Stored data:
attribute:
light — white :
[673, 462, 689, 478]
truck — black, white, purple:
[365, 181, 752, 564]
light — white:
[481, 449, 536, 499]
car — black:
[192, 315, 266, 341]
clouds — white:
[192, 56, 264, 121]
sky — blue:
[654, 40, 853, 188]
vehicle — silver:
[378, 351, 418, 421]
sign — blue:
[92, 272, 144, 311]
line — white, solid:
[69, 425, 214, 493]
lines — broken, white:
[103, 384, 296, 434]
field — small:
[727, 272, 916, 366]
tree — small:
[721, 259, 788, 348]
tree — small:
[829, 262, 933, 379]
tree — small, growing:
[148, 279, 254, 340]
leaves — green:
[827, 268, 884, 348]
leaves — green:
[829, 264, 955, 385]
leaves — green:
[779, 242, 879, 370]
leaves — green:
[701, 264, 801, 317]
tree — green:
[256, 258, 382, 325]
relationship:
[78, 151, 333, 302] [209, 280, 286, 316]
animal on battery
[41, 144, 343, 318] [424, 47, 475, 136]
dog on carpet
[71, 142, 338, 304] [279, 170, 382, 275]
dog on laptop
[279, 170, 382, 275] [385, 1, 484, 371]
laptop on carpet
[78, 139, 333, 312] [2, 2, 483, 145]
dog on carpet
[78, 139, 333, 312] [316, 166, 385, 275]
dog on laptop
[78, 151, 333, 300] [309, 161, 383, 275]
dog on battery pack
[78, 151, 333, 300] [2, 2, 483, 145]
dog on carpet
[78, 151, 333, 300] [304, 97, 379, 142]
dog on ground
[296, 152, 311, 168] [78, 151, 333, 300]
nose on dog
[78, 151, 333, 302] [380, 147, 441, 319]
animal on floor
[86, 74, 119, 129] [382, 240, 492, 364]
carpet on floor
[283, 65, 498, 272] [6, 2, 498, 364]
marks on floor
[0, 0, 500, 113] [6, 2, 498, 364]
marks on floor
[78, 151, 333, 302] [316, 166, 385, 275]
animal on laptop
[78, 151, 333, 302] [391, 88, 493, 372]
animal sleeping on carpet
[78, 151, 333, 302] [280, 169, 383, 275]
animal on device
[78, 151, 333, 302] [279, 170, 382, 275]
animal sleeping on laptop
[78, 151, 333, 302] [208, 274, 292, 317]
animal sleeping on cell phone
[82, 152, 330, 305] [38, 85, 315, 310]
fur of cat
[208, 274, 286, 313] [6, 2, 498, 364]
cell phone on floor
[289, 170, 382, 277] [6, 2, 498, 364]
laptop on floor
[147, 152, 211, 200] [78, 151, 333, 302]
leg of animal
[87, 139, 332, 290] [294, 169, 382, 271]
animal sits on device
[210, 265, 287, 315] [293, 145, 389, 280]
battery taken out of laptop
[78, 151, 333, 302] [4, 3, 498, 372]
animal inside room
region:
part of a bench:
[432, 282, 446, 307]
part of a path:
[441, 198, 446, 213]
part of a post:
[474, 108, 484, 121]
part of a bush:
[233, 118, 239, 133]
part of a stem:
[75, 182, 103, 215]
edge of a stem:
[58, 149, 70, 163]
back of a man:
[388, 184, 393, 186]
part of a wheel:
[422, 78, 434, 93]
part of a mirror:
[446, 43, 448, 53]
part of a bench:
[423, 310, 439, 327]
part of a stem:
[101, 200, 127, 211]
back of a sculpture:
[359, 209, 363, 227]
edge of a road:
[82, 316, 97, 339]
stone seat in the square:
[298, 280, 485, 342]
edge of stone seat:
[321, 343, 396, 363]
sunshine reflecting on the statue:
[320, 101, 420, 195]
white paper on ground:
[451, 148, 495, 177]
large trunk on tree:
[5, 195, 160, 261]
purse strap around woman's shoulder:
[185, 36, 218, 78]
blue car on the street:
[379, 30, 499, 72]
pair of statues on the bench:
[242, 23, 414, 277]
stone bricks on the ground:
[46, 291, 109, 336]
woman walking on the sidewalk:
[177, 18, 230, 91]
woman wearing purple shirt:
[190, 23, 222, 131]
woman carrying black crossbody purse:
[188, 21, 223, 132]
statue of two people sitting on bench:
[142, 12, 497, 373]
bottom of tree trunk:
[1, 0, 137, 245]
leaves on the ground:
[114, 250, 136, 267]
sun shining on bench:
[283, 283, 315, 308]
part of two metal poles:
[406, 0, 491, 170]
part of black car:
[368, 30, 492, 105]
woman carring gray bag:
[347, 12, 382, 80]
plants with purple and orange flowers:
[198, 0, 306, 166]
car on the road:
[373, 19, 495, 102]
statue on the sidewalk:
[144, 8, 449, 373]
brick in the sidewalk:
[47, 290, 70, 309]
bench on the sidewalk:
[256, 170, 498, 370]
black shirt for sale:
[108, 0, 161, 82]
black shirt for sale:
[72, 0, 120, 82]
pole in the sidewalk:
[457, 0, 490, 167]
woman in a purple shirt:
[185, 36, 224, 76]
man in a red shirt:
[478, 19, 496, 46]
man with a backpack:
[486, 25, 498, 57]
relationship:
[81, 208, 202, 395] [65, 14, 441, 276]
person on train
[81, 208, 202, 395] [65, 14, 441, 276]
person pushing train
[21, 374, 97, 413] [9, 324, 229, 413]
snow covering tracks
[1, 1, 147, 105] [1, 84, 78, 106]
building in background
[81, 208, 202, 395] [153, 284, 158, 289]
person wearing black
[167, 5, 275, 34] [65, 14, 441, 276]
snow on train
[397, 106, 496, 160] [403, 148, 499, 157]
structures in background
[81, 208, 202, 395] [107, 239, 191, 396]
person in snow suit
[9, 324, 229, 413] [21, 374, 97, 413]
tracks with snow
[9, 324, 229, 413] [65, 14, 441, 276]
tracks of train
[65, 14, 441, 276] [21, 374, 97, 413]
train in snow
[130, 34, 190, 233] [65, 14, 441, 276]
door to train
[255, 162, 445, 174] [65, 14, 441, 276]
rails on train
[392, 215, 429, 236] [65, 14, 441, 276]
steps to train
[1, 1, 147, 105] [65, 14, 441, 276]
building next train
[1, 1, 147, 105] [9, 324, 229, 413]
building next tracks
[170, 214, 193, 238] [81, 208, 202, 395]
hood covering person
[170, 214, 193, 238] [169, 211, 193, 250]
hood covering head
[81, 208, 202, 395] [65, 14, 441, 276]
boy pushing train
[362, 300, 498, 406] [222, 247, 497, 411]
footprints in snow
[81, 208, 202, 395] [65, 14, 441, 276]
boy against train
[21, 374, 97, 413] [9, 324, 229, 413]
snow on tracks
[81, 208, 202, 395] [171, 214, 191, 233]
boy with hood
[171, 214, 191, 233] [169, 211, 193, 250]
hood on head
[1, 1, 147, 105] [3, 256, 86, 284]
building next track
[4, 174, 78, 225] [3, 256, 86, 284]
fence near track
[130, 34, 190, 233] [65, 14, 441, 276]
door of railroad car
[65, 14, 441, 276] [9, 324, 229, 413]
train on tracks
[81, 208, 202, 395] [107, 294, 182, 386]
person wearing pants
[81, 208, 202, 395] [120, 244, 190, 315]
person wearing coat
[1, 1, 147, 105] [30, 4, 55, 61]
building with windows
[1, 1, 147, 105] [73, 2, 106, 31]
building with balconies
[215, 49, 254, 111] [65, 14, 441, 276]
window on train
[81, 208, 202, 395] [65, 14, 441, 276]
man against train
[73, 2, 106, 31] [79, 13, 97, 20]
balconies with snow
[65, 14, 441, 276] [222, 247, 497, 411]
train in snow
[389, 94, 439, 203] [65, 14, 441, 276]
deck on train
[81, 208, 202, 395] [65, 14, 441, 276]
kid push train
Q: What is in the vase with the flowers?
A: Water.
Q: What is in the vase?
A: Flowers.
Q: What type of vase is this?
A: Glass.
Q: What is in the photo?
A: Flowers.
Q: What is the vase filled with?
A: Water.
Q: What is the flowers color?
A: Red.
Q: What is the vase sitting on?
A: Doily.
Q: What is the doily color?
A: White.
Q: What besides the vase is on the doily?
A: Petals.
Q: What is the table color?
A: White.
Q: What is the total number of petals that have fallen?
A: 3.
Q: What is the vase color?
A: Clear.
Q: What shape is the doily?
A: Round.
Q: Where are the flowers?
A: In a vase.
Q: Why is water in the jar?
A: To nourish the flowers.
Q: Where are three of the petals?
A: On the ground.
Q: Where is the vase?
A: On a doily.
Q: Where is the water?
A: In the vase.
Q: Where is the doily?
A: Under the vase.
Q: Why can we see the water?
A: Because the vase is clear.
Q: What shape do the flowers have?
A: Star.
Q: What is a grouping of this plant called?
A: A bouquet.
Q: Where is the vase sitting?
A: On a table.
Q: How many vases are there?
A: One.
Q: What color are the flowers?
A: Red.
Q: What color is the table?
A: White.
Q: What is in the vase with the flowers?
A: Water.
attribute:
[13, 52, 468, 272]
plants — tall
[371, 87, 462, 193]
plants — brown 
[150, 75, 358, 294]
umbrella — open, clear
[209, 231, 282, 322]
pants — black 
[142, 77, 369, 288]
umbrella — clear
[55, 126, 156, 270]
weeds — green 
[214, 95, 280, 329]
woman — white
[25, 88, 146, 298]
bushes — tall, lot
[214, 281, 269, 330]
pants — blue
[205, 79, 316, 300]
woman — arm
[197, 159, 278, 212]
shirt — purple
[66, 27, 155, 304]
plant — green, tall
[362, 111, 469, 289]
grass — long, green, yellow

EXERCISE: Duplicate the rows from the line with "[78, 151, 333, 302] [380, 147, 441, 319]" to the line with "animal inside room", including both of those lines.

EXERCISE SOLUTION:
[78, 151, 333, 302] [380, 147, 441, 319]
animal on floor
[86, 74, 119, 129] [382, 240, 492, 364]
carpet on floor
[283, 65, 498, 272] [6, 2, 498, 364]
marks on floor
[0, 0, 500, 113] [6, 2, 498, 364]
marks on floor
[78, 151, 333, 302] [316, 166, 385, 275]
animal on laptop
[78, 151, 333, 302] [391, 88, 493, 372]
animal sleeping on carpet
[78, 151, 333, 302] [280, 169, 383, 275]
animal on device
[78, 151, 333, 302] [279, 170, 382, 275]
animal sleeping on laptop
[78, 151, 333, 302] [208, 274, 292, 317]
animal sleeping on cell phone
[82, 152, 330, 305] [38, 85, 315, 310]
fur of cat
[208, 274, 286, 313] [6, 2, 498, 364]
cell phone on floor
[289, 170, 382, 277] [6, 2, 498, 364]
laptop on floor
[147, 152, 211, 200] [78, 151, 333, 302]
leg of animal
[87, 139, 332, 290] [294, 169, 382, 271]
animal sits on device
[210, 265, 287, 315] [293, 145, 389, 280]
battery taken out of laptop
[78, 151, 333, 302] [4, 3, 498, 372]
animal inside room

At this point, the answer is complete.